第8章 3rd Night 【セス・ハイド】※R-18
ルカの作った料理は今日も絶品で
魚貝の味がしっかり染み込んだ深みのある味わいだった。
あまりお酒のことは知らなかったが
セスの持ってきてくれたワインはとても飲みやすかった。
「ワインって、こんなに美味しいんですね…」
「でしょお?アリスちゃんにも飲みやすいように、甘口だけどスッキリしたやつにしたのよぉー。気に入ってもらえてよかったわ!さ、もっと飲んで!」
セスは軽快な口調でワインを注いでいく。
セスはオネェ口調のせいなのか、途中からだんだん男性と喋っているような感覚が消えていった。

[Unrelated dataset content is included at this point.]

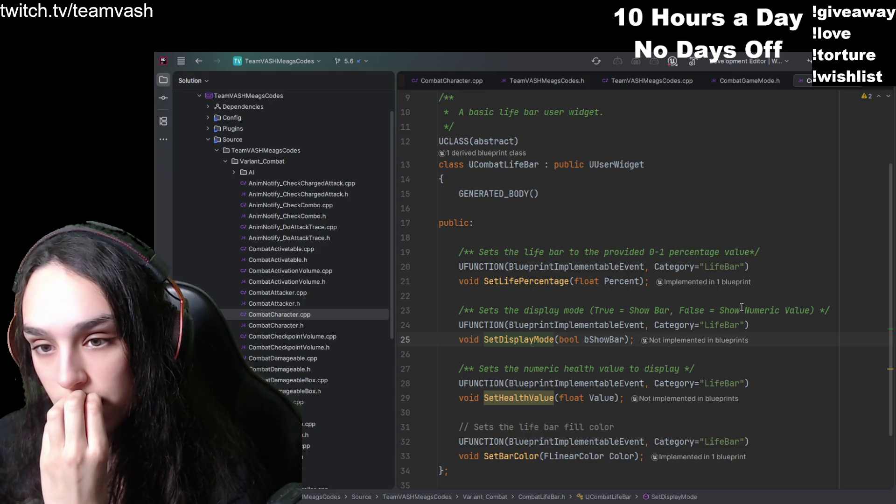
{"action": "left_click", "coordinate": [502, 282]}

「でね、セントラル地区でいっちばん売れてるカフェでルカとお茶した時にすっごい美味しいパンケーキと出会っちゃったのぉー」
「私もパンケーキ大好きです!」
「でね、ソースがシトラス系とベリー系があるんだけどぉ」
「私、ベリー派です」
「ところがぁ…裏メニューでマンゴーソースがあるのっ」
「えええ!!美味しそぉ……」
ワインの酔も相まって、女子のスイーツトークはどんどん盛り上がっていく。
「そういえば今日はデザートなかったんですね」
「あーデザートはねぇ……アタシが作ってあげるから楽しみにしてて?」
「えー!セスさん作れるんですか?」
「ちょっとそれどういう意味よぉ!アタシだってやればできるのよぉ?」
セスの言葉にレイアは思いきり笑ってしまう。
「ふふ…分かりましたっ。じゃあ、そろそろお茶淹れますね〜」
レイアはキッチンへ向かおうと立ち上がるが
その瞬間酔いが回って足元がふらつく。
「……あっ…」
その瞬間、セスが素早い動きであっという間にレイアの後ろへ立ち支える。
「………」
「……大丈夫?アリスちゃん?」
「だ、大丈夫…です……酔っちゃった、のかな」
曖昧に笑って誤魔化すレイアをセスが再び椅子に座らせる。
「アリスちゃんは座ってて?お茶くらい、アタシが淹れるわ?」
そう言うと、軽快な足取りでキッチンへ向かった。
(……セスさん、すごい動き速っ……)
セスの身のこなしに感心しながら
レイアはぼんやりする頭でセスがお茶の用意をする音を聞いていた。